Cannabis in the Cayman Islands has been legal for medical purposes since 2017. The use of cannabis for recreational purposes still remains prohibited.

==History==
In May 2017, the Cayman Islands legalized medical cannabis.

By September 2019, vaporizable cannabinoid products were banned due to concerns raised by the Cayman Islands Medical and Dental Society over unethical drug advertising.

By August 2020, restrictions on medical cannabis were lifted by chief medical officer, John Lee.

In December 2022, Cayman Islands lawmakers voted to conduct a referendum in 2023 on the decriminalization of limited quantities of cannabis. 2023 passed without a referendum being held. In October 2024, Minister of Tourism Kenneth Bryan announced that the referendum had been rescheduled to take place alongside the general election in 2025. It was held as part of the 2025 Caymanian referendum; 55% voted in favour of cannabis decriminalisation.

==Legal status==
Cannabis in the Cayman Islands has been legal for medical purposes since 2017. The use of cannabis for recreational purposes still remains prohibited. However, there have been various steps taken to decriminalise minor possession or consumption offences in certain situations.

In the Cayman Islands, medical cannabis is dispensed as capsules, oral oil drops, and vaporized forms. Importing or exporting any cannabis product, even for medicinal use, is prohibited. Travelers using medical cannabis are advised to consult a local physician or medical centers such as David Kwinter, Doctors Express, or Cayman Islands Hospital prior to their visit.

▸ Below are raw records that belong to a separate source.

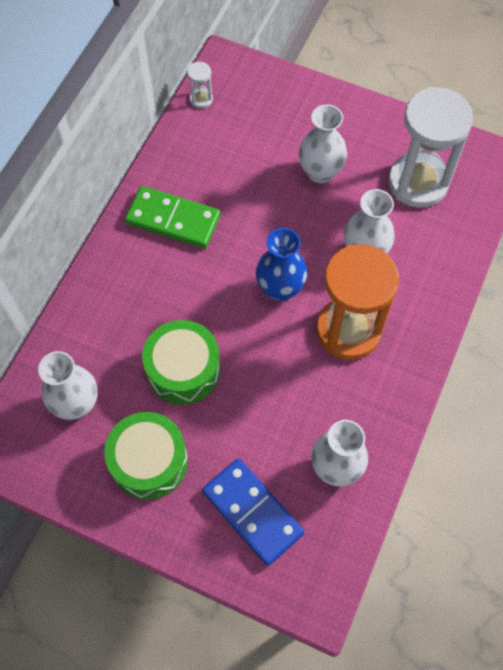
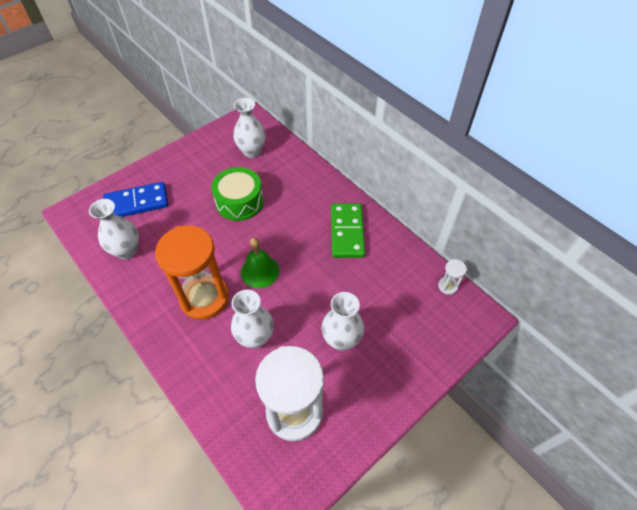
camera: 115 degrees right, 10 degrees down
(149, 461) = (198, 170): green drum -> none
(173, 220) = (347, 232): green domino -> green domino turned 45 degrees counterclockwise
(280, 289) = (260, 271): blue vase -> green bell

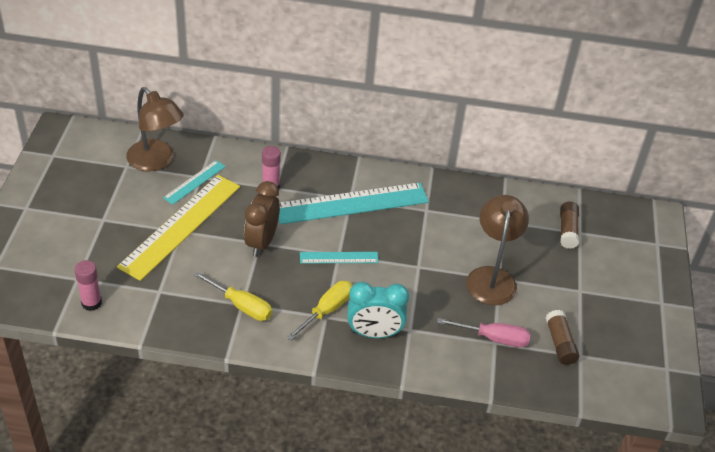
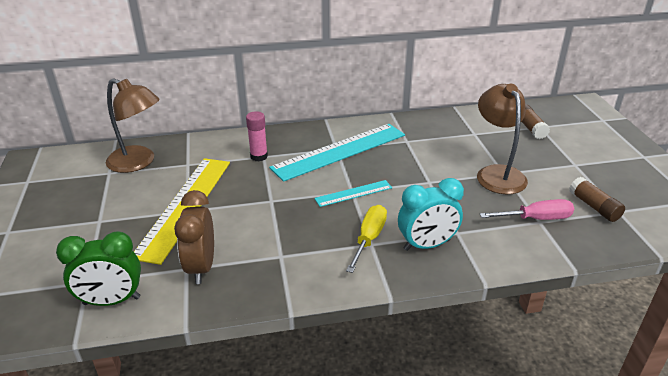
camera: 15 degrees left, 10 degrees down
(91, 303) = (112, 301): pink glue stick -> green clock
(194, 182) = (183, 169): turquoise ruler -> none
(241, 305) = (280, 258): yellow screwdriver -> none
(262, 242) = (273, 199): brown clock -> brown clock (201, 267)

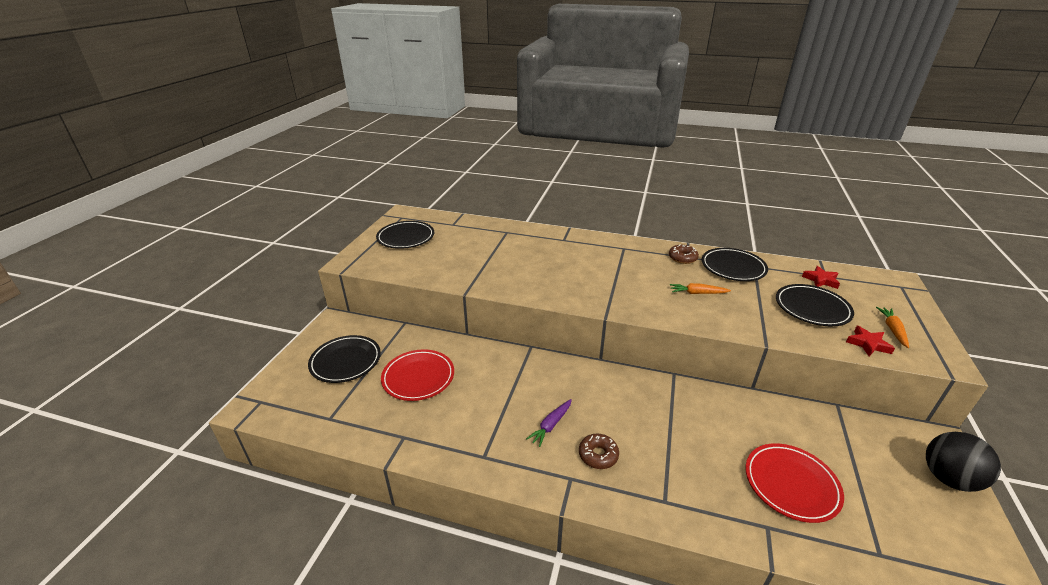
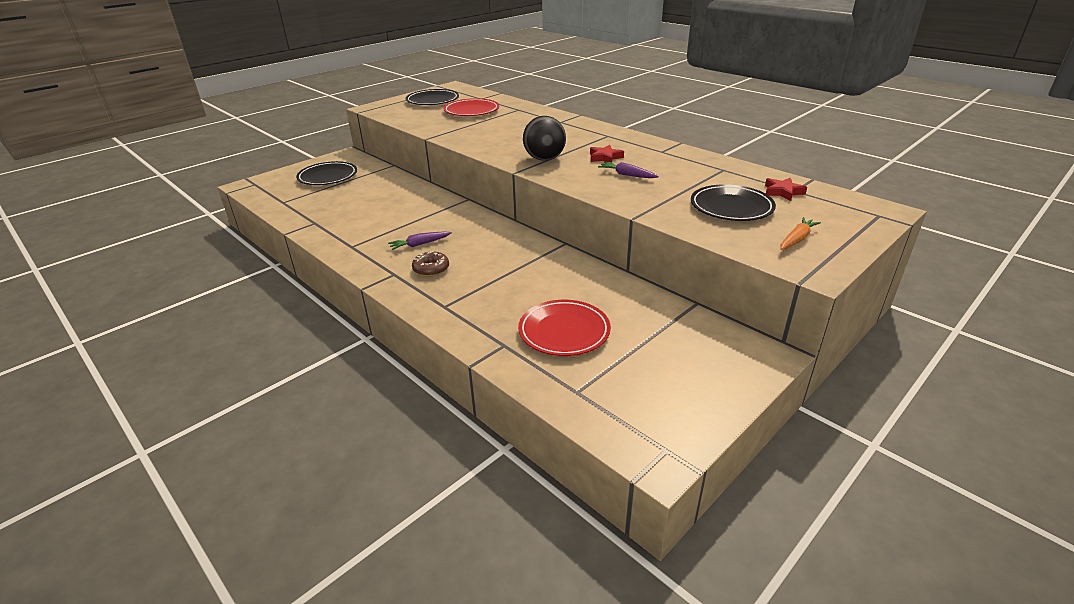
camera: 30 degrees right, 0 degrees up
(418, 377) = (363, 196): red plate -> red plate (471, 111)
(682, 258) = (655, 151): brown donut -> none
(697, 293) = (627, 175): orange carrot -> purple carrot
(733, 267) = (697, 166): black plate -> none
(868, 344) = (746, 241): red star -> red star (605, 157)
(948, 478) = (732, 379): black ball -> black ball (544, 159)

==Counter-drug operations==
The Cayman Islands cooperates with the United States Coast Guard to share intelligence on drug trafficking. In 1998, a USCG helicopter radioed information to a Cayman Islands vessel, leading them to intercept a Jamaican fast-boat with 1600lbs of cannabis. In 1995 alone, Cayman seized 2.6 metric tons of cannabis; 742 pounds of that were seized in one operation, found in burlap sacks labeled "brown sugar made in Jamaica".

==CBD oil legalization==
In 2016, the governor of the British Overseas Territory of the Cayman Islands approved a change to the Misuse of Drugs Law to allow the importation and use of CBD oil for medical purposes.